Questa è davvero una domanda difficile, perché attualmente assistiamo a un progressivo impoverimento del patrimonio teorico-clinico della psicoanalisi. Si privilegiano scorciatoie e semplificazioni del percorso formativo. Sono sempre meno gli allievi che provengono dalla medicina e dalla psichiatria e che hanno una esperienza vissuta del rapporto col malato e la sua sofferenza. È sempre più arduo proporre uno studio approfondito e un lungo impegno in un tempo e in un’epoca che privilegiano l’emergenza e il trattamento dei sintomi anziché delle cause. Peccato perché, nonostante gli indubbi limiti, gli strumenti conoscitivi e terapeutici della psicoanalisi sono incomparabili e talora, con lento, laico miracolo, possiamo eliminare la sofferenza inutile della nevrosi e cambiare davvero la vita di una persona.
In un’epoca definita della post verità, ha ancora importanza e forza il concetto di sacro?
Il tema della cosiddetta post verità mi ha impegnata molto, perché si inserisce nel mio più ampio interesse per il ‘falso’. Non tanto nelle forme clamorose della menzogna intenzionale, quanto nella dimensione intrapsichica, per cui si mente anche a se stessi. Alludo alle strutture psicologiche difensive che si organizzano con quote inautentiche della personalità (‘come se’, ‘falso sé’, processi imitativi, ambiguità).
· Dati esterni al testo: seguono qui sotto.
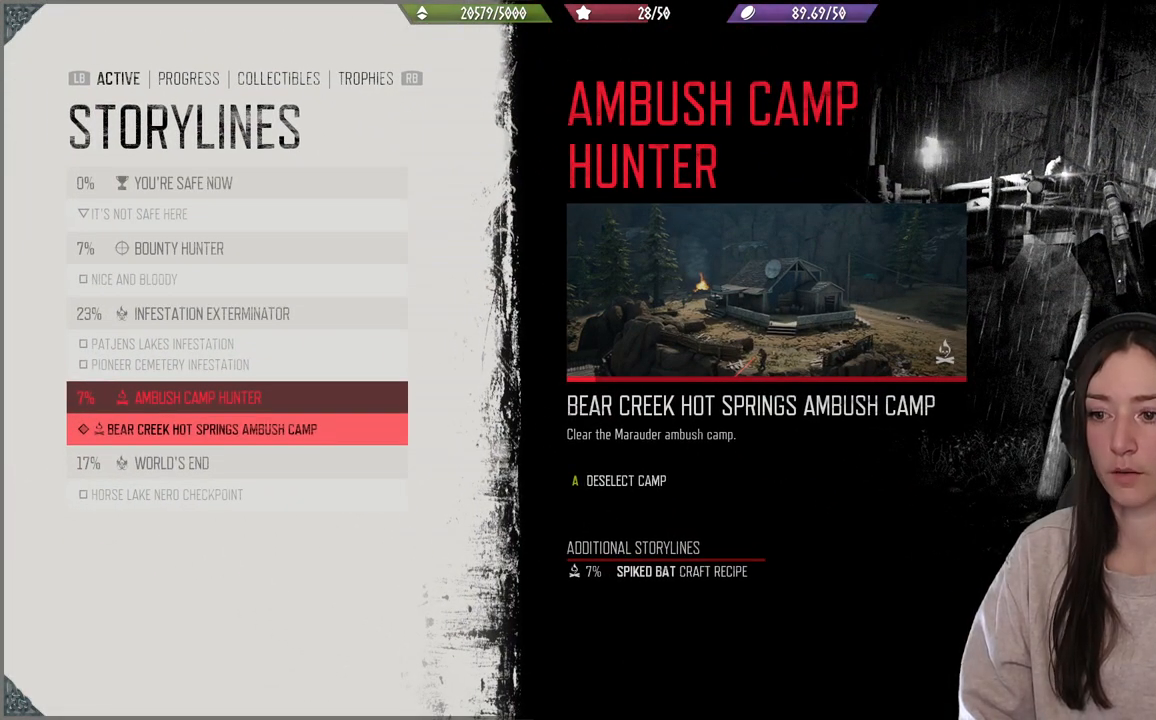
{"buttons": [], "left_stick": "center", "right_stick": "center", "events": []}
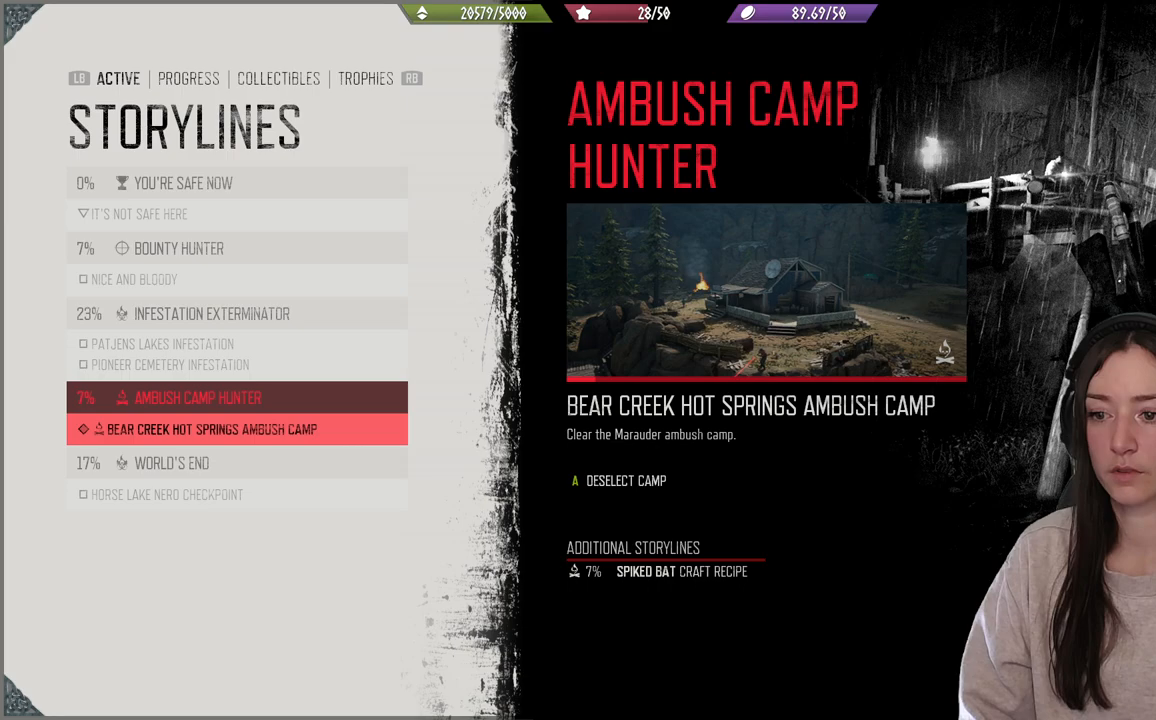
{"buttons": ["DPAD_UP"], "left_stick": "center", "right_stick": "center", "events": [[500, "DPAD_UP", "down"]]}
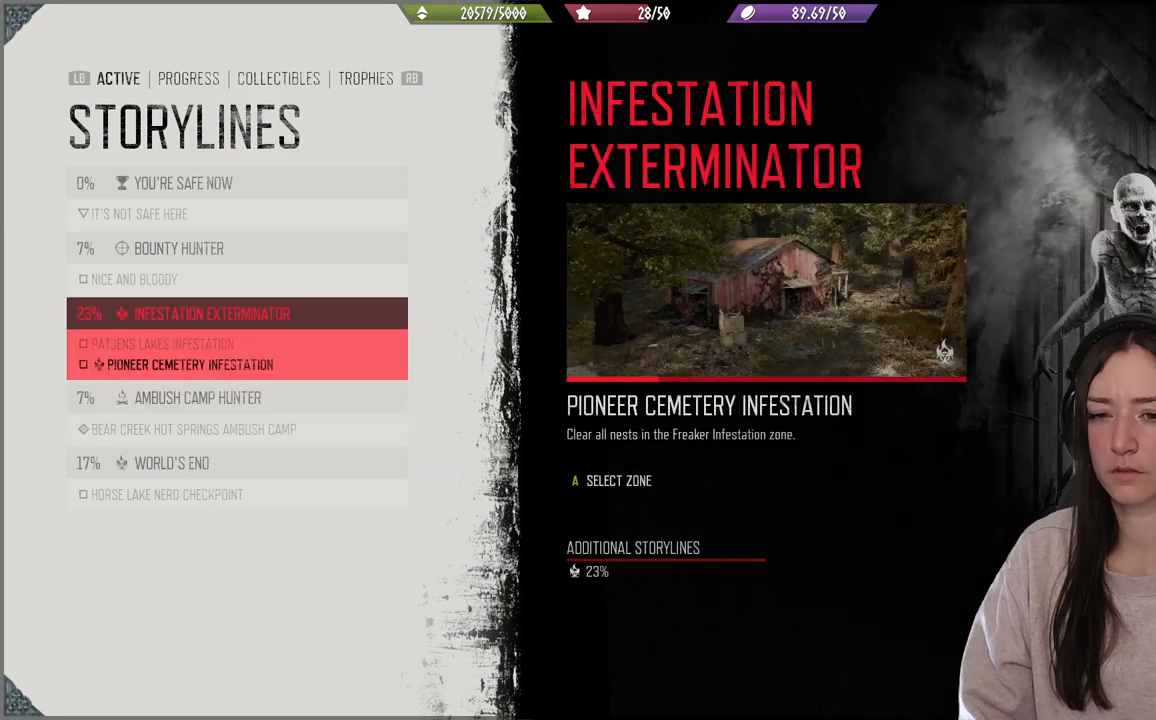
{"buttons": [], "left_stick": "center", "right_stick": "center", "events": [[117, "DPAD_UP", "up"], [283, "DPAD_DOWN", "down"], [367, "DPAD_DOWN", "up"]]}
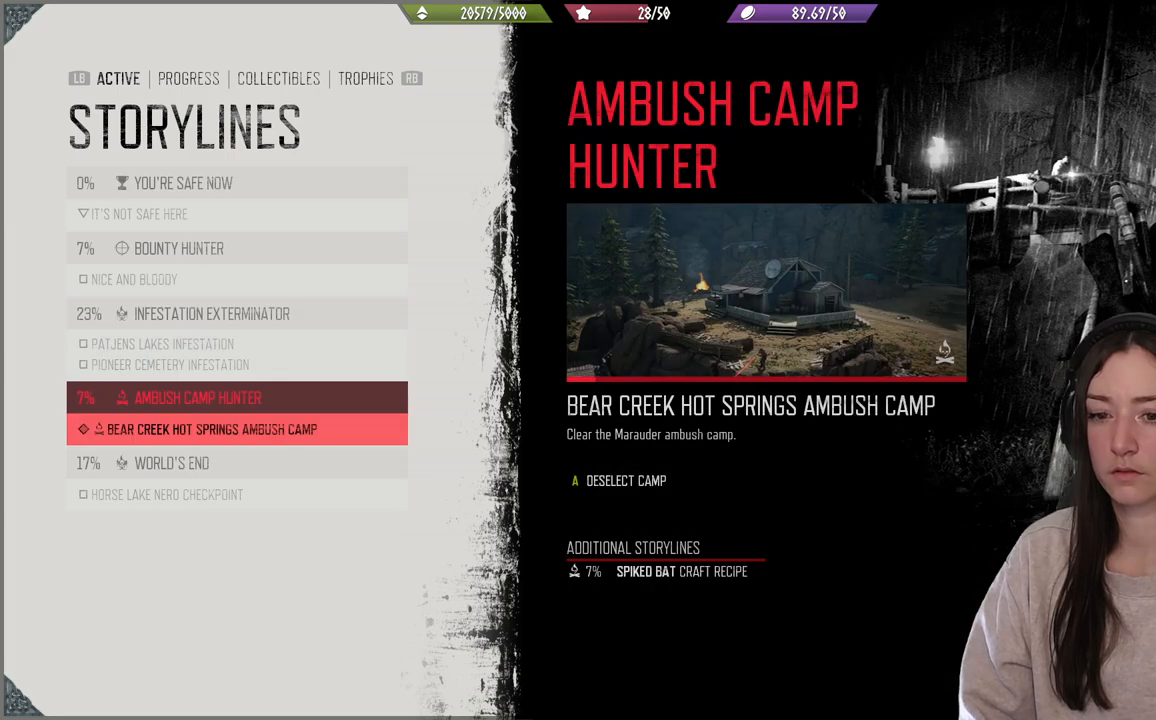
{"buttons": [], "left_stick": "center", "right_stick": "center", "events": []}
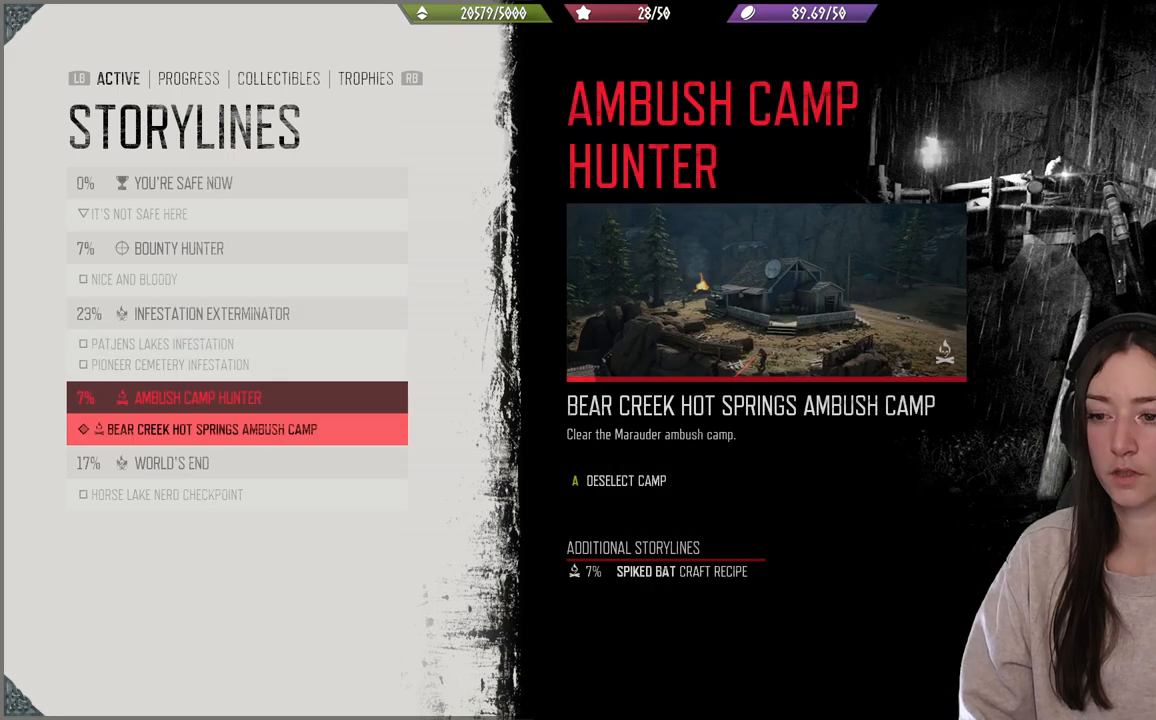
{"buttons": [], "left_stick": "center", "right_stick": "center", "events": []}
Il sacro, come verità rivelata o come valore assoluto trascendente, invece non mi appartiene. Altra cosa può essere invece se per sacro si allude alla spiritualità, al pensiero simbolico, all’ideale e magari all’utopia.
Come immagini il futuro? Sapresti darci tre idee che secondo te guideranno i prossimi anni?
No, proprio non me la sento di formulare ipotesi catastrofiche o apocalittiche. Né tanto meno di proporre illusioni consolatorie. Preferirei semmai mobilitare le forze positive e consce dell’io che possono renderci meno passivi rispetto agli eventi della sorte.